▸ What the task asks:
The text below discusses Illich's critique of schooling. List each numbered myth of the hidden curriculum that it gives.

▸ Text segment:
___

The effect of education is polarizing, ranking people and nations according to academic merit, and dividing society into "two realms," the realm of the academic and the realm of the non-academic. Skills that are acquired through formal schooling are preferred to those that are not, and schooling leads to higher status in our social hierarchy than skills that are self-taught or acquired at home or in the community. In defining learning as knowledge and skills acquired through school, we have downgraded traditional forms of learning, which were often even more complex. There once was a time when education was complementary to all the other instances of meaning-making and purposeful activity that occurred in a given community. Nowadays, education is it own domain entirely. You can precisely pinpoint where the schools are on the map; outside of those locations, there be monsters, so goes the prevailing ethos of the institutions. Yet, of course, learning can occur everywhere and anywhere.
For Illich, the content of what is taught in school matters less than the ritual of school itself. He is not the only theorist to focus on the “hidden curriculum,” which describes those attributes of schooling that are rarely openly stated but nonetheless present, just as solid as the school walls or the clock counting down the minutes to recess. The greatest achievement of the hidden curriculum, according to Illich, is the institutionalization of society’s central myth, along with its contradictions. Formal schooling is the initiation into the myth, similar to how the church-goer learns the difficult concepts of salvation in Christ and the transmutation of water into wine or the virgin birth. Yet by no means does Illich see initiation through public education as being just as good or valuable as initiation through the church. Formal education, he argues, is the most “all-encompassing” initiation rite the world has ever known. Consider that the church accepts that members of its congregation will forever remain sinners while secular education admits of no constraints to the limits to what can be achieved through education. Why, you can re-engineer entire societies!
Illich details the many myths imparted through the hidden curriculum. Here are some: 1) instruction produces learning, and more hours of instruction will lead to more learning; 2) learning requires defined subject matter which is further packaged into measurable units; 3) curriculum entails the discovery of “planned” meanings (you arrive at the exact same explanation for the origins of World War I as the curriculum drafters and teachers intended, rather like digging up a pot of gold that was waiting for you all along; 4) learning follows a linear curve of progress, and because curriculum and pedagogy can always be “improved” in some fashion, there will forever be the promise of something better (a revised and expanded textbook, a new pedagogical approach that produces learning so much more effectively than last year’s approach). Learning can go on forever. And so education, in its institutionalized form, is just like any other consumer commodity under capitalism. It is impossible to have too much of it. Those who don’t have enough look with envy at those who have more. Those who have under-consumed education are outflanked and outpaced by those who have consumed enough for mulitple lifetimes.
It was hard for me to read even a single page of Deschooling Society let alone entire chapters, namely because so much of my life has orbited the academy, which in my family was revered, and now it’s my turn, on the other side of this system, to watch—and try to help—my daughters navigate their way toward it. Not to mention that I am staunchly on the side of public school teachers, educational assistants, and school librarians when it comes to any battle with the ideological forces that seek to privatize the public realm, erode accessibility, and treat education as little more than a multi-lane highway toward employment. Nevertheless, I am more sympathetic to Illich’s argument than I would have been a year ago, chiefly because I can see how one of the main by-products of public education is, in fact, anxiety. When the main motivator for the student and parent alike is to keep up, it inevitably raises the spectre of falling behind. You can extol the joys of learning all you like but if you live in a society that has demonized those that lack a high school degree, you can stick that joy where the sun don’t shine. Joy won’t do you any practical good. The measurable side of education—the A’s and the B’s and the certificates and diplomas—exert a force equal to any law.

___

▸ Data excerpt:
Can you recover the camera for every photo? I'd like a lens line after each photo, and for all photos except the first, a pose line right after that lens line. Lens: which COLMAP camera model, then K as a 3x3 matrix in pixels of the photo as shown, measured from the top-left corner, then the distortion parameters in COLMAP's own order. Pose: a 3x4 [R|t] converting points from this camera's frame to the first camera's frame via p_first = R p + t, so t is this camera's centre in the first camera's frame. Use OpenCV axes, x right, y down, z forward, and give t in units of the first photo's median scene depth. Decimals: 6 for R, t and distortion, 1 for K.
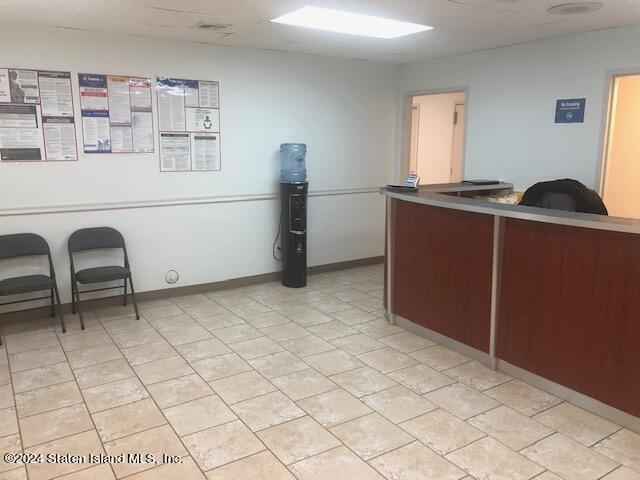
lens RADIAL K [[528.5, 0, 322.1], [0, 528.5, 236.7], [0, 0, 1]] dist [0.025338, 0.006532]
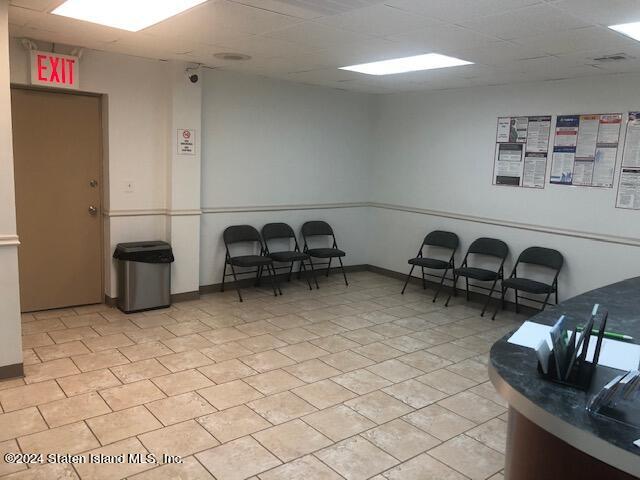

___

▸ Problem solution:
1) Instruction produces learning, and more hours of instruction will lead to more learning.
2) Learning requires defined subject matter, which is further packaged into measurable units.
3) Curriculum entails the discovery of "planned" meanings.
4) Learning follows a linear curve of progress, and because curriculum and pedagogy can always be "improved," there will forever be the promise of something better.